SOURCE DOCUMENT
============================================================

A report in The Daily Mail this week has found that the average British Male buys new Men's Pants once every five years. The study concluded that men don't usually buy pants, generally relying on receiving them as gifts from their partners or parents on special occasions. With some men even hanging onto their perished pants for more than a whopping 20 years! Furthermore, more than two in five of the men surveyed admit that their partner buys their underwear. While more than a third still rely on their Mothers to buy their Men's Pants.
The full article, Published in the Daily Mail, argues good underwear can make a man feel great. An extract from the article reads....
They are the most essential item in any man’s wardrobe. The first thing he puts on in the morning and the last thing he removes at night.
He will (hopefully) pull on a new pair each day. Sometimes twice if tonight is that special night.
Most importantly, they offer him comfort and support; not to mention protection, where it is most needed.
With all that in mind, a man’s underpants should really be something of a personal preoccupation in his life. As important to him, say, as the car he drives, the football team he cheers on, or the brand of whisky he slurps before bedtime.
You would think so, wouldn’t you? Actually, the complete opposite appears to be true.
New research shows most chaps, in fact, couldn’t give two hoots about what undies they hang around their waist each day.
To most, their significance rates on life’s Richter scale somewhere in the low single digits, as relevant, say, as whichever toothpaste he squirts on his toothbrush.
The average British male only invests in new underwear once every five years, according to a survey carried out by menswear brand Thomas Clinch.
Some even hang on to their tattered pants for more than 20 years. Family dogs don’t even hang around that long.
I know there are more pressing matters taking place around the globe right now, but isn’t there something vaguely depressing about those statistics? When I first read them, they rekindled unpleasant images I’d been trying to rid myself of for some time.

============================================================

MATERIAL SHOWN
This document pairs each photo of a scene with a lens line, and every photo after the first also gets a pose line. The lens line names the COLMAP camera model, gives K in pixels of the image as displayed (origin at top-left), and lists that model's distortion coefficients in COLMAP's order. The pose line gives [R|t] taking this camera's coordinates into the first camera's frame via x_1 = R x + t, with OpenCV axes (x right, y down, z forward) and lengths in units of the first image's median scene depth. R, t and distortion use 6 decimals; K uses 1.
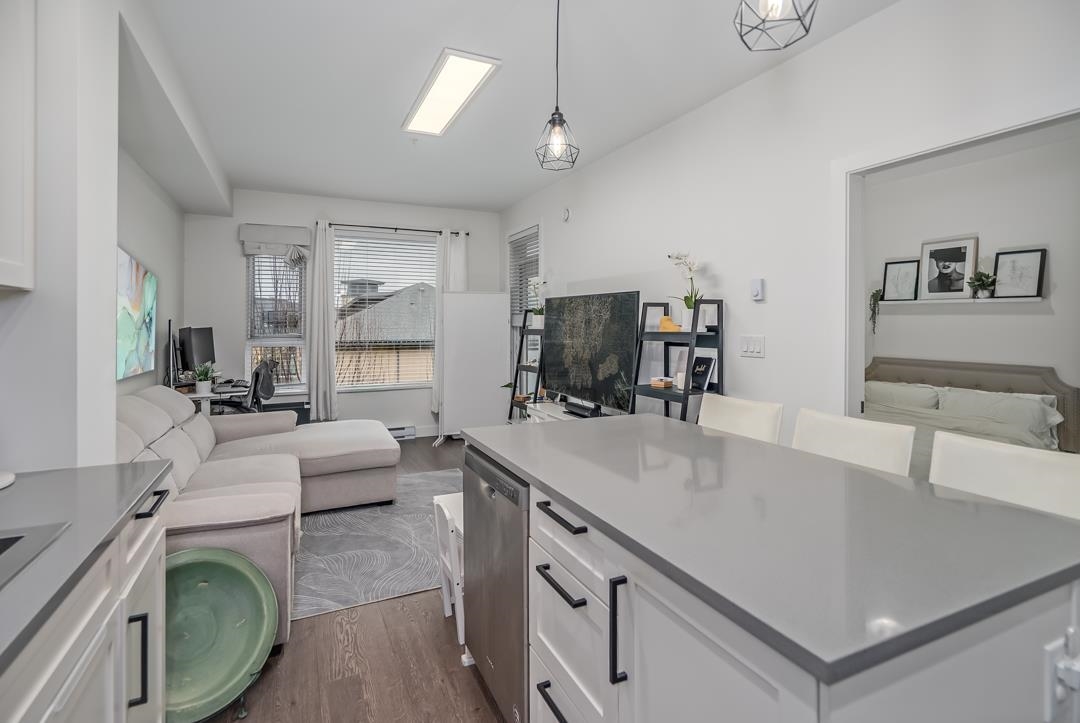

============================================================

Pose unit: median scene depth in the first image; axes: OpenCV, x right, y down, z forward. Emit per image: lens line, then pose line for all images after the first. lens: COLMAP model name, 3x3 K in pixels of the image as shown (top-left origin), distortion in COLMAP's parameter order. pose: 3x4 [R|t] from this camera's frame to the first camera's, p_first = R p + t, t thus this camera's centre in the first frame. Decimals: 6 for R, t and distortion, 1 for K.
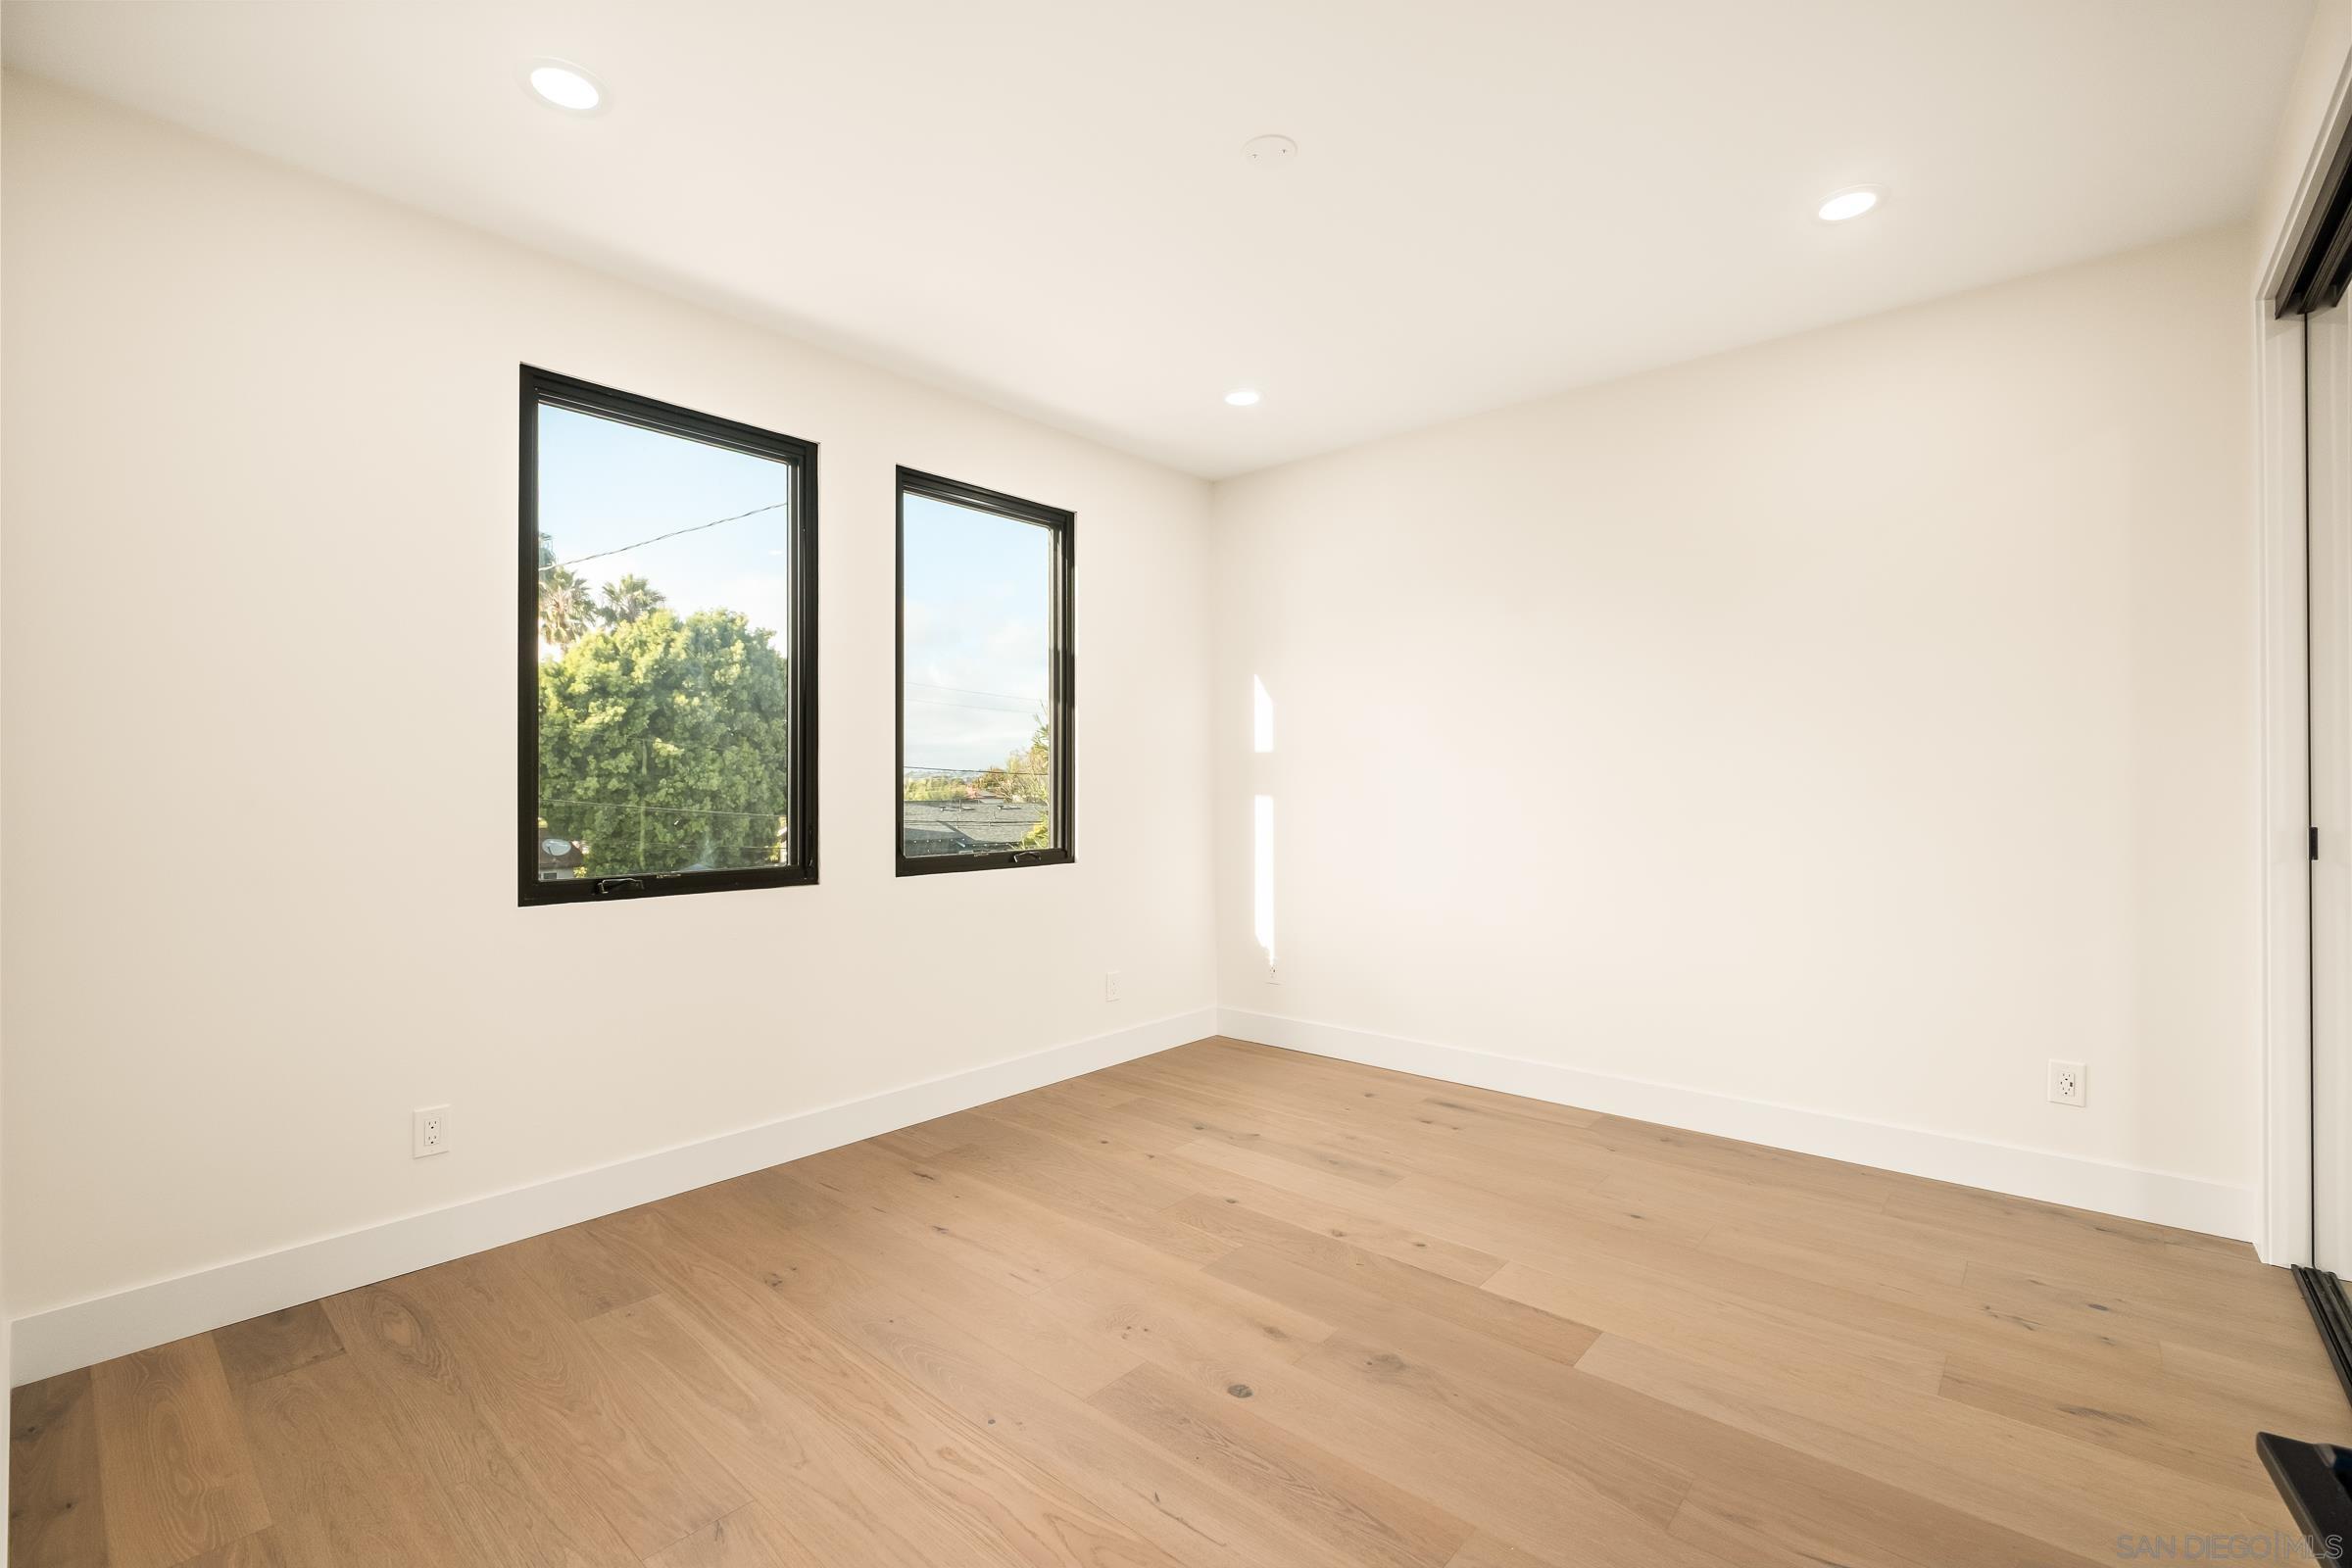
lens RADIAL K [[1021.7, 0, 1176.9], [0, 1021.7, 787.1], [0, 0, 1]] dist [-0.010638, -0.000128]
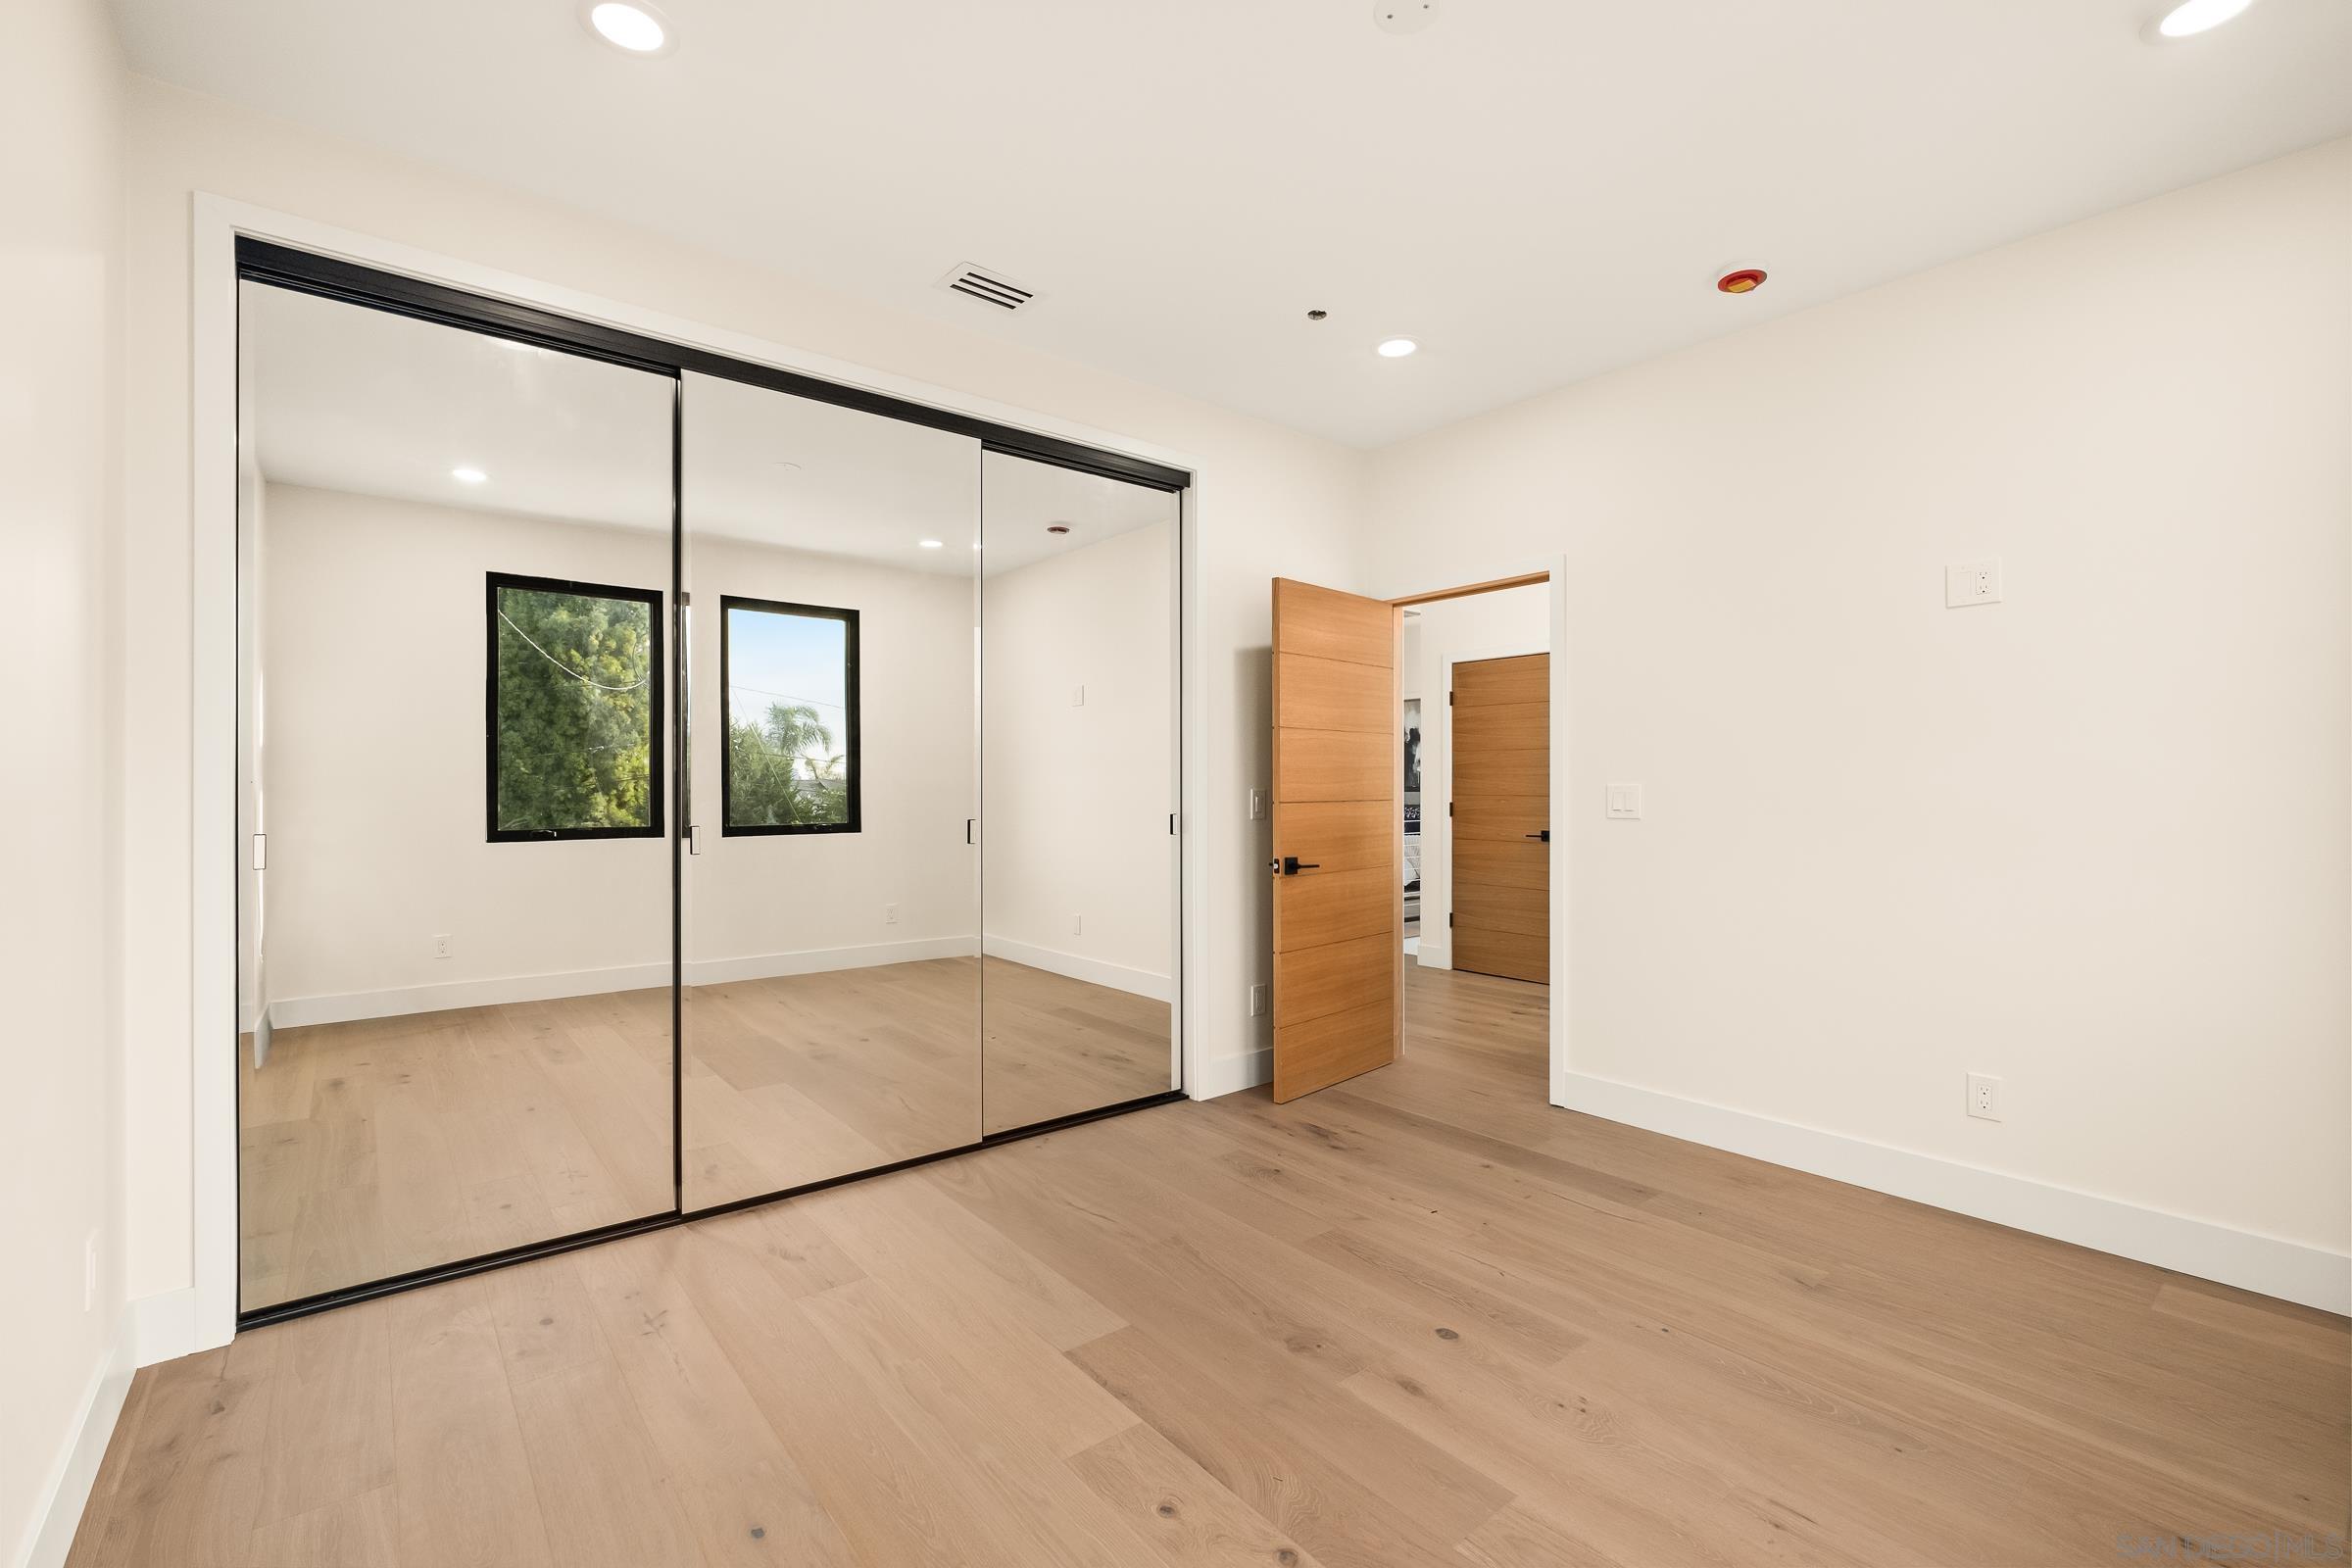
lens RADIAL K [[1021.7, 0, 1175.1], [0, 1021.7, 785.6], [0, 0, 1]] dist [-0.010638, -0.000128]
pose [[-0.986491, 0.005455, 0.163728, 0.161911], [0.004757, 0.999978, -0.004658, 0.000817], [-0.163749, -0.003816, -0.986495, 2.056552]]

============================================================

TASK 1
In the piece on how often British men buy underwear, which menswear brand carried out the survey?
TASK 2
Extend the piece on British men's underwear-buying habits, carrying on from its final sentence.

RESPONSE 1
Thomas Clinch

RESPONSE 2
Several years ago, I was a member of a gym where I was surrounded in the changing rooms by droopy, middle-aged men walking around with awful yellowing things yanked over their hips which I assumed had gone out with rationing. You know the sort I mean. Vast, shapeless nappy-like monstrosities Mr Bean probably favours.
Some of these old boys had worn these unholy looking garments to death, so that the elastic had disintegrated around the waistband, leaving them flopping around their belly buttons. What would possess someone to keep wearing something so sad and raggedy?
What is most surprising about this is it contradicts the so-called ‘metrosexualization’ of men; which has supposedly taken place over the past decade. We’re constantly being told how much more care we are taking in our appearance.
Menswear sales are booming. Nourishing skin products and whiffy unguents are flying off the chemist’s shelves.
Ever more intimate levels of grooming are on the rise. Some boys now regard a trip to the tanning shop, or waxing clinic, as much a part of their monthly routine as visiting the hairdresser.
Why then do their undergarments remain so neglected? A pair of Calvin Klein classic black boxer briefs will only set you back £20!
What do you think? Are men really pants are buying men's pants?